Date: 2007-11-12 11:28 am (UTC)
From: [identity profile] spartonian.livejournal.com
Its 13 Song Class submarines are extremely quiet and difficult to detect when running on electric motors.

I figured it was a diesel running on its electric motor before I even read the article.

(no subject)

Date: 2007-11-12 02:55 pm (UTC)
From: [identity profile] anton-p-nym.livejournal.com
That's nothing new, really; I saw a news article shot in the mid-80s aboard the HMCS Onondaga (a Canadian diesel sub) during a NATO exercise in the North Atlantic, which showed footage of the sub's Captain executing a successful simulated torpedo attack on the USS America (an American aircraft carrier).

-- Steve distinctly remembers the Captain's joking order to, "Stand by to surface and machinegun survivors."

PS: diesel subs are deadly quiet for submarines; the US does really well detecting the louder nuclear subs, but everybody has trouble with diesels running on batteries.

(no subject)

Date: 2007-11-12 03:35 pm (UTC)
From: [identity profile] cmseward.livejournal.com
I'm wondering why the American battle group wasn't running active sonar - even a diesel sub running on batteries ought to show up if you're pinging the hell out of the area. (My only guess is that would *also* show up their own subs, and they didn't want to give them away.)

(no subject)

Date: 2007-11-12 03:51 pm (UTC)
From: [identity profile] spartonian.livejournal.com
I'm wondering why the American battle group wasn't running active sonar...

Because hippies bitch at us when whales show up dead with ruptured ear drums.....

(no subject)

Date: 2007-11-13 01:51 pm (UTC)
From: [identity profile] cmseward.livejournal.com
Oh right.
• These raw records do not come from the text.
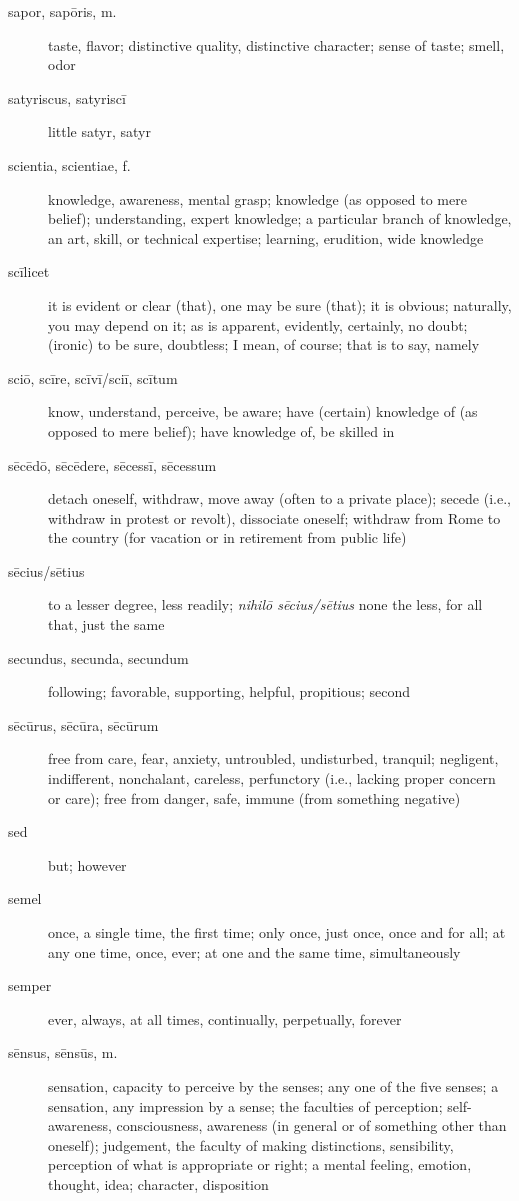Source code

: \begin{description}
    \item[sapor, sapōris, m.] taste, flavor; distinctive quality, distinctive character; sense of taste; smell, odor
    \item[satyriscus, satyriscī] little satyr, satyr
    \item[scientia, scientiae, f.] \marginnote{*}knowledge, awareness, mental grasp; knowledge (as opposed to mere belief); understanding, expert knowledge; a particular branch of knowledge, an art, skill, or technical expertise; learning, erudition, wide knowledge
    \item[scīlicet] it is evident or clear (that), one may be sure (that); it is obvious; naturally, you may depend on it; as is apparent, evidently, certainly, no doubt; (ironic) to be sure, doubtless; I mean, of course; that is to say, namely
    \item[sciō, scīre, scīvī/sciī, scītum] \marginnote{*}know, understand, perceive, be aware; have (certain) knowledge of (as opposed to mere belief);  have knowledge of, be skilled in
    \item[sēcēdō, sēcēdere, sēcessī, sēcessum] detach oneself, withdraw, move away (often to a private place); secede (i.e., withdraw in protest or revolt), dissociate oneself; withdraw from Rome to the country (for vacation or in retirement from public life)
    \item[sēcius/sētius] to a lesser degree, less readily; \textit{nihilō sēcius/sētius} none the less, for all that, just the same
    \item[secundus, secunda, secundum] \marginnote{*}following; favorable, supporting, helpful, propitious; second
    \item[sēcūrus, sēcūra, sēcūrum] \marginnote{*}free from care, fear, anxiety, untroubled, undisturbed, tranquil; negligent, indifferent, nonchalant, careless, perfunctory (i.e., lacking proper concern or care); free from danger, safe, immune (from something negative)
    \item[sed] \marginnote{*}but; however
    \item[semel] \marginnote{*}once, a single time, the first time; only once, just once, once and for all; at any one time, once, ever; at one and the same time, simultaneously
    \item[semper] \marginnote{*}ever, always, at all times, continually, perpetually, forever
    \item[sēnsus, sēnsūs, m.] sensation, capacity to perceive by the senses; any one of the five senses; a sensation, any impression by a sense; the faculties of perception; self-awareness, consciousness, awareness (in general or of something other than oneself); judgement, the faculty of making distinctions, sensibility, perception of what is appropriate or right; a mental feeling, emotion, thought, idea; character, disposition

\end{description}
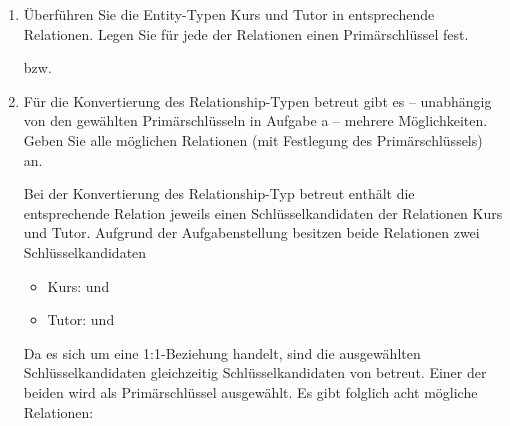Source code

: \documentclass{lehramt-informatik-aufgabe}
\begin{document}
\begin{enumerate}


\item Überführen Sie die Entity-Typen Kurs und Tutor in entsprechende
Relationen. Legen Sie für jede der Relationen einen Primärschlüssel
fest.

\begin{liAntwort}
\begin{liRmodell}

\end{liRmodell}

bzw.

\begin{liRmodell}

\end{liRmodell}
\end{liAntwort}


\item Für die Konvertierung des Relationship-Typen betreut gibt es –
unabhängig von den gewählten Primärschlüsseln in Aufgabe a – mehrere
Möglichkeiten. Geben Sie alle möglichen Relationen (mit Festlegung des
Primärschlüssels) an.

\begin{liAntwort}
Bei der Konvertierung des Relationship-Typ betreut enthält die
ent\-sprech\-ende Relation jeweils einen Schlüsselkandidaten der
Relationen Kurs und Tutor. Aufgrund der Aufgabenstellung besitzen beide
Relationen zwei Schlüsselkandidaten

\begin{itemize}
\item Kurs:  und 
\item Tutor:  und 
\end{itemize}

Da es sich um eine 1:1-Beziehung handelt, sind die ausgewählten
Schlüsselkandidaten gleichzeitig Schlüsselkandidaten von betreut. Einer
der beiden wird als Primärschlüssel ausgewählt. Es gibt folglich acht
mögliche Relationen:

\begin{liRmodell}
\end{liRmodell}
\end{liAntwort}
\end{enumerate}
\end{document}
I'm a bad hippie to be forgetting this, I suppose.

(no subject)

Date: 2007-11-12 05:23 pm (UTC)
From: [identity profile] ironphoenix.livejournal.com
The lack of any independent corroborating articles by other major news agencies (AP, CP, CNN, BBC, US networks) suggests that this may not be quite as true as all that.
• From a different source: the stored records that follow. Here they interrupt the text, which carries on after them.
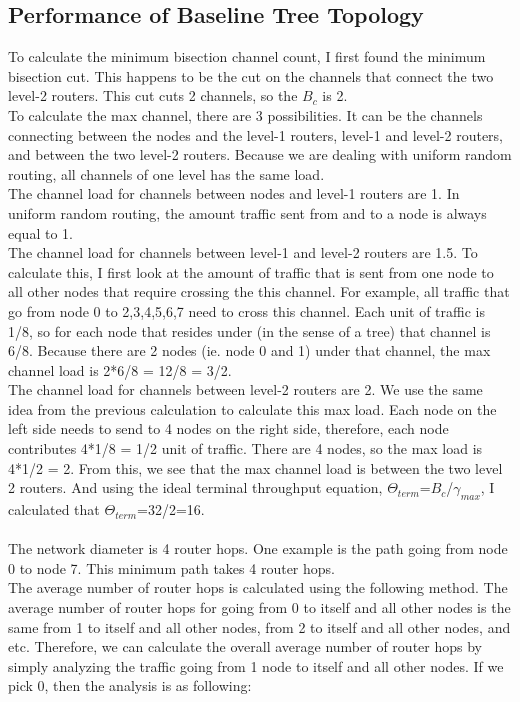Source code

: \documentclass[10pt]{article}
\begin{document}
\subsection{Performance of Baseline Tree Topology}
To calculate the minimum bisection channel count, I first found the minimum bisection cut. This happens to be the cut on the channels that connect the two level-2 routers. This cut cuts 2 channels, so the $B_c$ is 2. \\
To calculate the max channel, there are 3 possibilities. It can be the channels connecting between the nodes and the level-1 routers, level-1 and level-2 routers, and between the two level-2 routers. Because we are dealing with uniform random routing, all channels of one level has the same load.\\
The channel load for channels between nodes and level-1 routers are 1. In uniform random routing, the amount traffic sent from and to a node is always equal to 1. \\
The channel load for channels between level-1 and level-2 routers are 1.5. To calculate this, I first look at the amount of traffic that is sent from one node to all other nodes that require crossing the this channel. For example, all traffic that go from node 0 to 2,3,4,5,6,7 need to cross this channel. Each unit of traffic is 1/8, so for each node that resides under (in the sense of a tree) that channel is 6/8. Because there are 2 nodes (ie. node 0 and 1) under that channel, the max channel load is 2*6/8 = 12/8 = 3/2.\\
The channel load for channels between level-2 routers are 2. We use the same idea from the previous calculation to calculate this max load. Each node on the left side needs to send to 4 nodes on the right side, therefore, each node contributes 4*1/8 = 1/2 unit of traffic. There are 4 nodes, so the max load is 4*1/2 = 2.
From this, we see that the max channel load is between the two level 2 routers. And using the ideal terminal throughput equation, $\Theta_{term}$=$B_c$/$\gamma_{max}$, I calculated that $\Theta_{term}$=32/2=16.\\
\\
The network diameter is 4 router hops. One example is the path going from node 0 to node 7. This minimum path takes 4 router hops.\\
The average number of router hops is calculated using the following method. The average number of router hops for going from 0 to itself and all other nodes is the same from 1 to itself and all other nodes, from 2 to itself and all other nodes, and etc. Therefore, we can calculate the overall average number of router hops by simply analyzing the traffic going from 1 node to itself and all other nodes. If we pick 0, then the analysis is as following:\\
\end{document}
That said, it's believable: the Chinese are reported elsewhere to be investing in diesel-electric subs, and as has been noted, those can be very quiet indeed.

(no subject)

Date: 2007-11-12 07:33 pm (UTC)
From: [identity profile] tyoko.livejournal.com

The Daily Mail isn't known for its journalistic integrity. There was one point where it was nicknamed the Princess Diana Memorial, because it wouldn't stop devoting the front page to her even many years after her death.

(no subject)

Date: 2007-11-12 09:11 pm (UTC)
From: [identity profile] ironphoenix.livejournal.com
I got that idea from some research, although nobody seems to quite come out and say that they fabricate stuff.

(no subject)

Date: 2007-11-13 04:12 am (UTC)
From: [identity profile] lafinjack.livejournal.com
It also led to tense diplomatic exchanges, with shaken American diplomats demanding to know why the submarine was "shadowing" the U.S. fleet while Beijing pleaded ignorance and dismissed the affair as coincidence.
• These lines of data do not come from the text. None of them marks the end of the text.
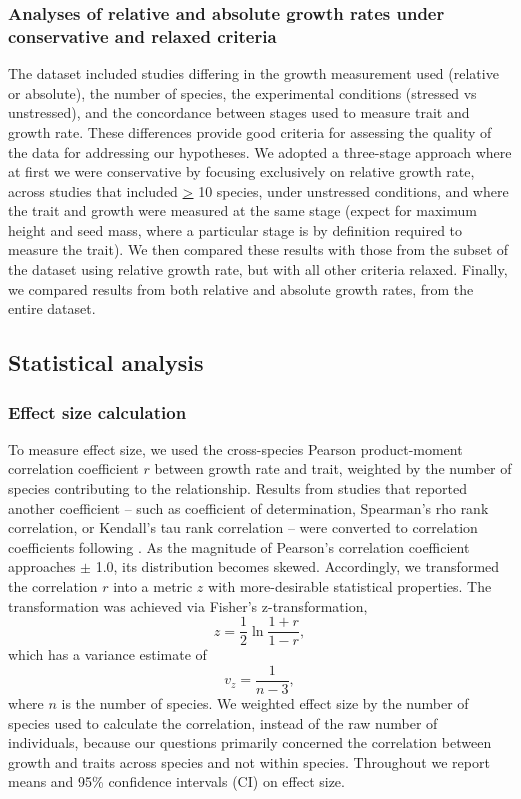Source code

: \documentclass[a4paper,11pt]{article}
\begin{document}
\subsubsection*{Analyses of relative and absolute growth rates under conservative and relaxed criteria}\label{conservative-vs-entire-dataset}

The dataset included studies differing in the growth measurement used (relative or absolute), the number of species, the experimental conditions (stressed vs unstressed), and the concordance between stages used to measure trait and growth rate. These differences provide good criteria for assessing the quality of the data for addressing our hypotheses. We adopted a three-stage approach where at first we were conservative by focusing exclusively on relative growth rate, across studies that included \underline{\textgreater} 10 species, under unstressed conditions, and where the trait and growth were measured at the same stage (expect for maximum height and seed mass, where a particular stage is by definition required to measure the trait). We then compared these results with those from the subset of the dataset using relative growth rate, but with all other criteria relaxed. Finally, we compared results from both relative and absolute growth rates, from the entire dataset. 


\subsection*{Statistical analysis}\label{statistical-analyses}

\subsubsection*{Effect size calculation}\label{effect-size}

To measure effect size, we used the cross-species Pearson product-moment correlation coefficient $r$ between growth rate and trait, weighted by the number of species contributing to the relationship. Results from studies that reported another coefficient -- such as coefficient of determination, Spearman's rho rank correlation, or Kendall's tau rank correlation -- were converted to correlation coefficients following \citet{Lajeunesse:2013tm}. As the magnitude of Pearson's correlation coefficient approaches $\pm$ 1.0, its distribution becomes skewed. Accordingly, we transformed the correlation $r$ into a metric $z$ with more-desirable statistical properties. The transformation was achieved via Fisher's z-transformation,
\[ z = \frac{1}{2} \ln \frac{1+r}{1-r},\]
which has a variance estimate of
\[ v_z= \frac{1}{n-3},\]
where $n$ is the number of species. We weighted effect size by the number of species used to calculate the correlation, instead of the raw number of individuals, because our questions primarily concerned the correlation between growth and traits across species and not within species. Throughout we report means and 95\% confidence intervals (CI) on effect size.
\end{document}
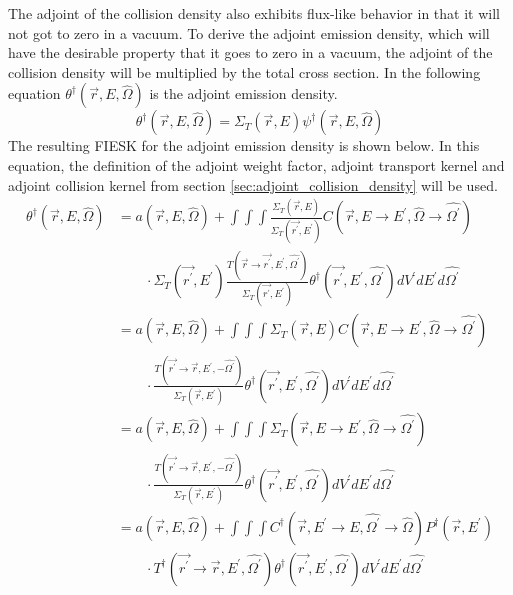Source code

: The adjoint of the collision density also exhibits flux-like behavior in that
it will not got to zero in a vacuum. To derive the adjoint emission density,
which will have the desirable property that it goes to zero in a vacuum, the
adjoint of the collision density will be multiplied by the total cross section.
In the following equation $\theta^{\dagger}(\vec{r},E,\hat{\Omega})$ is the
adjoint emission density.
\begin{equation}
  \theta^{\dagger}(\vec{r},E,\hat{\Omega}) = \Sigma_T(\vec{r},E)
  \psi^{\dagger}(\vec{r},E,\hat{\Omega})
  \label{eq:adj_emission_dens_to_adj_of_collision_dens}
\end{equation}
The resulting FIESK for the adjoint emission density is shown below. In this
equation, the definition of the adjoint weight factor, adjoint transport 
kernel and adjoint collision kernel from section 
\ref{sec:adjoint_collision_density} will be used.
\begin{align}
  \theta^{\dagger}(\vec{r},E,\hat{\Omega}) & = a(\vec{r},E,\hat{\Omega}) + 
  \int\int\int \frac{\Sigma_T(\vec{r},E)}{\Sigma_T(\vec{r^{'}},E^{'})}
  C(\vec{r},E \to E^{'},\hat{\Omega} \to \hat{\Omega^{'}}) \nonumber \\
    & \qquad \cdot \Sigma_T(\vec{r^{'}},E^{'})
  \frac{T(\vec{r} \to \vec{r^{'}},E^{'},\hat{\Omega^{'}})}
       {\Sigma_T(\vec{r^{'}},E^{'})}
  \theta^{\dagger}(\vec{r^{'}},E^{'},\hat{\Omega^{'}}) dV^{'}dE^{'}d\hat{\Omega^{'}}
  \nonumber \\
  & = a(\vec{r},E,\hat{\Omega}) + 
  \int\int\int \Sigma_T(\vec{r},E) 
  C(\vec{r},E \to E^{'},\hat{\Omega} \to \hat{\Omega^{'}}) \nonumber \\
  & \qquad \cdot \frac{T(\vec{r^{'}} \to \vec{r},E^{'},-\hat{\Omega^{'}})}
                      {\Sigma_T(\vec{r},E^{'})}
  \theta^{\dagger}(\vec{r^{'}},E^{'},\hat{\Omega^{'}}) dV^{'}dE^{'}d\hat{\Omega^{'}}
  \nonumber \\
  & = a(\vec{r},E,\hat{\Omega}) + 
  \int\int\int \Sigma_T(\vec{r},E \to E^{'},\hat{\Omega} \to \hat{\Omega^{'}}) 
  \nonumber \\
  & \qquad \cdot \frac{T(\vec{r^{'}} \to \vec{r},E^{'},-\hat{\Omega^{'}})}
           {\Sigma_T(\vec{r},E^{'})}
    \theta^{\dagger}(\vec{r^{'}},E^{'},\hat{\Omega^{'}}) dV^{'}dE^{'}d\hat{\Omega^{'}}
  \nonumber \\
  & = a(\vec{r},E,\hat{\Omega}) +
  \int\int\int 
  C^{\dagger}(\vec{r},E^{'} \to E,\hat{\Omega^{'}} \to \hat{\Omega})
  P^{\dagger}(\vec{r},E^{'}) \nonumber \\
  & \qquad \cdot 
  T^{\dagger}(\vec{r^{'}} \to \vec{r},E^{'},\hat{\Omega^{'}})
  \theta^{\dagger}(\vec{r^{'}},E^{'},\hat{\Omega^{'}}) dV^{'}dE^{'}d\hat{\Omega^{'}}
  \nonumber 
\end{align}

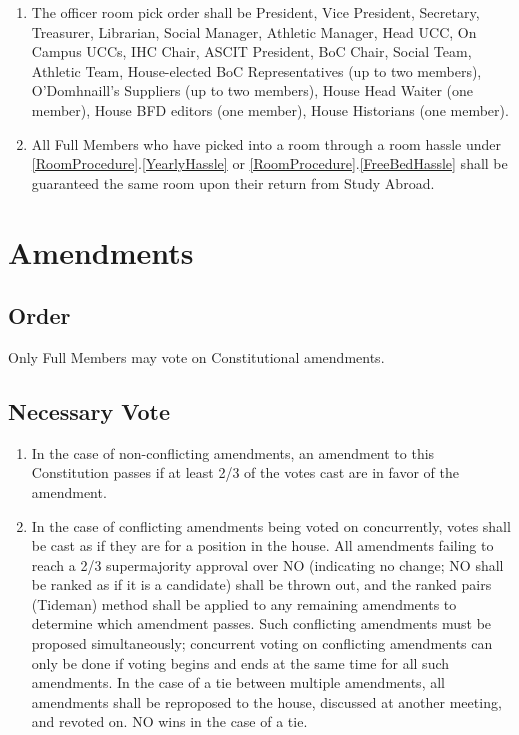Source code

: \documentclass[10pt]{article} %
\begin{document}
\begin{enumerate}
\begin{enumerate}
\end{enumerate}
\item \label{OfficerRoomOrder}The officer room pick order shall be President, Vice President, Secretary, Treasurer, Librarian, Social Manager, Athletic Manager, Head UCC, On Campus UCCs, IHC Chair, ASCIT President, BoC Chair, Social Team, Athletic Team, House-elected BoC Representatives (up to two members), O’Domhnaill’s Suppliers (up to two members), House Head Waiter (one member), House BFD editors (one member), House Historians (one member).
\item All Full Members who have picked into a room through a room hassle under \ref{RoomProcedure}.\ref{YearlyHassle} or \ref{RoomProcedure}.\ref{FreeBedHassle} shall be guaranteed the same room upon their return from Study Abroad.
\end{enumerate}
\section{Amendments}
\subsection{Order}
Only Full Members may vote on Constitutional amendments.
\subsection{Necessary Vote}
\begin{enumerate}
\item In the case of non-conflicting amendments, an amendment to this Constitution passes if at least 2/3 of the votes cast are in favor of the amendment.
\item In the case of conflicting amendments being voted on concurrently, votes shall be cast as if they are for a position in the house. All amendments failing to reach a 2/3 supermajority approval over NO (indicating no change; NO shall be ranked as if it is a candidate) shall be thrown out, and the ranked pairs (Tideman) method shall be applied to any remaining amendments to determine which amendment passes. Such conflicting amendments must be proposed simultaneously; concurrent voting on conflicting amendments can only be done if voting begins and ends at the same time for all such amendments. In the case of a tie between multiple amendments, all amendments shall be reproposed to the house, discussed at another meeting, and revoted on. NO wins in the case of a tie.
\end{enumerate}
\end{document}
Er, maybe it was just parked there (being that the carrier group was "in the ocean between southern Japan and Taiwan") and they moseyed over its position, then the sub captain thought "hey, wouldn't it be funny if..."

(no subject)

Date: 2007-11-13 01:52 pm (UTC)
From: [identity profile] cmseward.livejournal.com
I can see that:

"You think their eyes are round now! Watch this!"